En weer keek ik naar de ballon, die ik had neergelegd en, gehoorzaam aan mijn voeten liggend, tot een gerimpeld zakje was verschrompeld. Maar ik liet niet af; ik hield dat stukje stof vlak tegen mijn oog, alsof ik doorheen de poriën van zijn huid keek naar wat zijn ware inhoud was.
Toen bleek: de groeven in dat zakje waren de nerven van een blad en de rimpels en fronsen in mijn eigen voorhoofd. Ze waren de kleinste oneffenheid in de grond, die ik ook kon terugvinden op mijn eigen huid, in mijn wangkuiltjes, in de rimpels om mijn hals, mijn polsen. Uiteraard was mijn buik gelijk aan het molshoopje waarop ik stond. En diezelfde buik van mij was een krater op de maan en een puistje op de bolle wand van het heelal.
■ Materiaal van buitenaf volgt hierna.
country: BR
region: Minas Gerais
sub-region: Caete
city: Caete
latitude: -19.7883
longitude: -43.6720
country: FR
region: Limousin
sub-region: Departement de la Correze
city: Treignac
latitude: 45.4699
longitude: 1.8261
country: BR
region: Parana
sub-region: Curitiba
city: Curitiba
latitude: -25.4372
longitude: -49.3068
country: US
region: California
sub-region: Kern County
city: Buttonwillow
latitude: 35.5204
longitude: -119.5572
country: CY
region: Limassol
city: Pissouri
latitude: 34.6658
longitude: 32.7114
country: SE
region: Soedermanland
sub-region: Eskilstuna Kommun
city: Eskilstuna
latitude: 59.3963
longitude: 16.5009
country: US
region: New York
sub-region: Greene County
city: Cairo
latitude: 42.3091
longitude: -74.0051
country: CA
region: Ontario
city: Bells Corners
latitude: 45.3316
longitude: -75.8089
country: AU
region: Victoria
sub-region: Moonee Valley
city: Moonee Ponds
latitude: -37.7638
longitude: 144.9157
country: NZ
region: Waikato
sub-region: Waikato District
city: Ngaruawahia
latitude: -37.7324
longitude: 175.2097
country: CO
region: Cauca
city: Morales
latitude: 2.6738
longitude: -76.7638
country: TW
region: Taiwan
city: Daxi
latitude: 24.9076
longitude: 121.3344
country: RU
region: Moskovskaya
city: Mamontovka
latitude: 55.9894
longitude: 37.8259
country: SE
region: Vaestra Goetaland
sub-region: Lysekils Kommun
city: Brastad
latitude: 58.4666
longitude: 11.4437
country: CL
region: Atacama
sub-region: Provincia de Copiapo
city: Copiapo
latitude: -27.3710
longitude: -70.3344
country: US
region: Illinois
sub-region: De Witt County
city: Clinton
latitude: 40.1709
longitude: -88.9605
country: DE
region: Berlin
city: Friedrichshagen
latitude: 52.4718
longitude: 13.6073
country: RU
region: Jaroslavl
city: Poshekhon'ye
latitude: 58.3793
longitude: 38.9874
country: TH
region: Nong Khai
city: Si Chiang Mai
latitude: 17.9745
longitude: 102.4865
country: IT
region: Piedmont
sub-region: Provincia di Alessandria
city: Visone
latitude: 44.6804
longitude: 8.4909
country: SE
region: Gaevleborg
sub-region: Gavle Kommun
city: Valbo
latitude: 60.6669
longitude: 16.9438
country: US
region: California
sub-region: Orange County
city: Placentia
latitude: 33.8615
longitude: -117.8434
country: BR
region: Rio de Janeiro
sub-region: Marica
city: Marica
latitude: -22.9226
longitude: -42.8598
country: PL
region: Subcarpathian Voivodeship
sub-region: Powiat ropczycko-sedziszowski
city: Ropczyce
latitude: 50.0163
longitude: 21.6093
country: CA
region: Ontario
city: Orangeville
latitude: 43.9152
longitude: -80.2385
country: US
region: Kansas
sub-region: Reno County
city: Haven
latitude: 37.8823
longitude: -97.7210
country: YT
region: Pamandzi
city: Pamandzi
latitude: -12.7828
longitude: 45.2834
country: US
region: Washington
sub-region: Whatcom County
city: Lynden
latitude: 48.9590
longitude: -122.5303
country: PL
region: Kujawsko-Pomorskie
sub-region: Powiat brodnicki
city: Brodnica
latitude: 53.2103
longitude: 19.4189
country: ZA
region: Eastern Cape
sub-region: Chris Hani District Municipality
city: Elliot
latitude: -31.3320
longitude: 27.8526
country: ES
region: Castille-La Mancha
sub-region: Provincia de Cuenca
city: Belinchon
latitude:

Machinaal, zonder verder nadenken, hamerde ik de stutpalen van mijn hut in precies dezelfde gaten waar Koen de haringen van zijn tent had ingeklopt. En toen ik takken aan elkaar sjorde met wissen, wierp ik toevallig een blik op het stukje tentzeil dat zichzelf op eigen kracht tot één volmaakte ronding had opgeblazen en op de grond lag: een schitterende, oranje ballon van wijsheid. Hij glimlachte naar de maan, en beduidde mij:
‘Keer je om, wend je af – hier is je ware, onbegrensde thuis.’
Ik had eindelijk Koens geheim doorgrond.

Luister, vrienden, en lees dit voor aan wie het niet begrijpt:
Doe de was
de inkopen
poets je huis
stof je meubels af

Stap op de bus
loop een winkel binnen
ik ben de bediende
de koper en het kassagerinkel

Nee, vergast ze op deze mijmering – hij heeft de kracht, maar niet de vorm, van een zielsverheffende haiku - die me te binnen schoot toen ik op een dag, van mijn doel afgedwaald, op een luchthaven belandde en eenzaam op de startbaan stond:
Fonkelende lichten
taxiën, stijgen, ijlen
en verdwijnen

Ik leef nog steeds op dezelfde plek, zonder water noch elektriciteit. Ik voed me met bosvruchten en kruiden. Een wilde geit - die vlakbij huist, aan de zoom van het bos, vlakbij een weide - is schuchter op me toegelopen (op een milde lentedag) en is mijn vaste gezellin geworden. Ze bezorgt me melk die ik tot kaas strem.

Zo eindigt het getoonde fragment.